(Stored data entries)
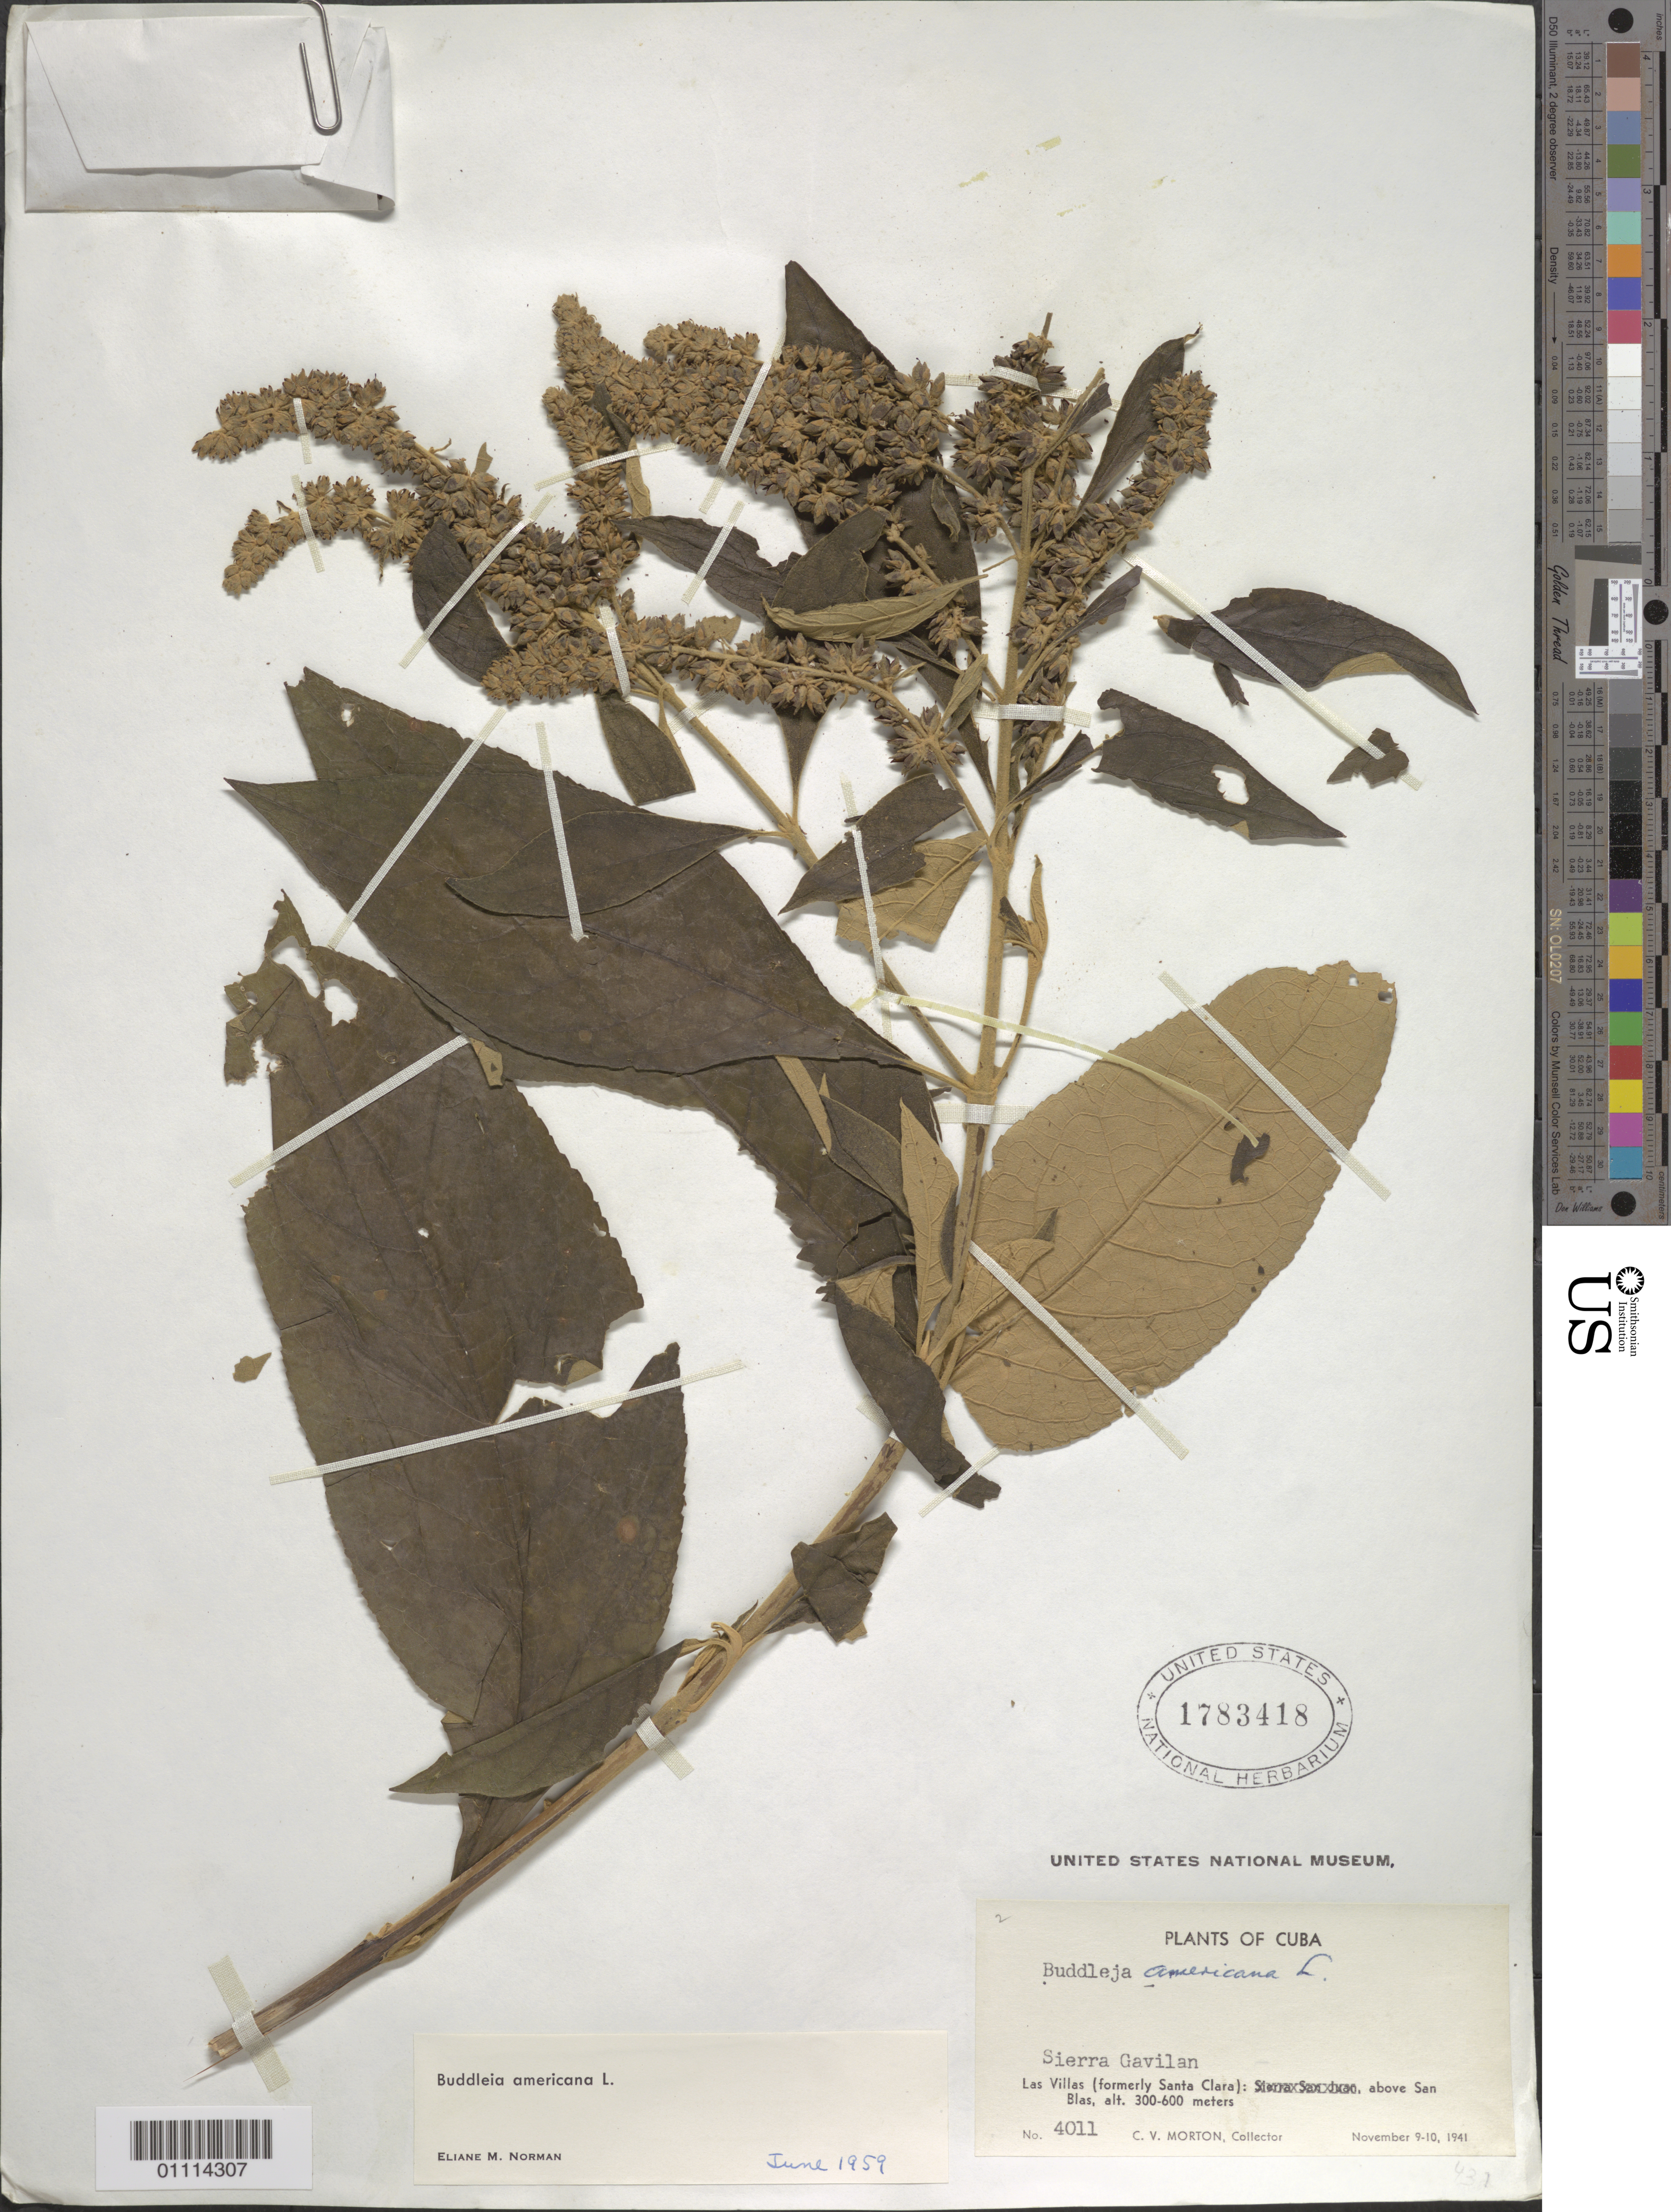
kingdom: Plantae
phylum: Tracheophyta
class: Magnoliopsida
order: Lamiales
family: Scrophulariaceae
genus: Buddleja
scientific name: Buddleja americana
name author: L.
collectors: C. V. Morton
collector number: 4011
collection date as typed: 09 Nov 1941 to 10 Nov 1941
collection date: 1941-11-09/1941-11-10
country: Cuba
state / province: Cienfuegos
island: Cuba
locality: Sierra Gavilan Las Villas (formerly Santa Clara): above San Blas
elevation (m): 300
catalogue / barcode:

> [Exercise]
Please copy every line of the records above word for word, leaving out the pictures.

> [The solution]
kingdom: Plantae
phylum: Tracheophyta
class: Magnoliopsida
order: Lamiales
family: Scrophulariaceae
genus: Buddleja
scientific name: Buddleja americana
name author: L.
collectors: C. V. Morton
collector number: 4011
collection date as typed: 09 Nov 1941 to 10 Nov 1941
collection date: 1941-11-09/1941-11-10
country: Cuba
state / province: Cienfuegos
island: Cuba
locality: Sierra Gavilan Las Villas (formerly Santa Clara): above San Blas
elevation (m): 300
catalogue / barcode:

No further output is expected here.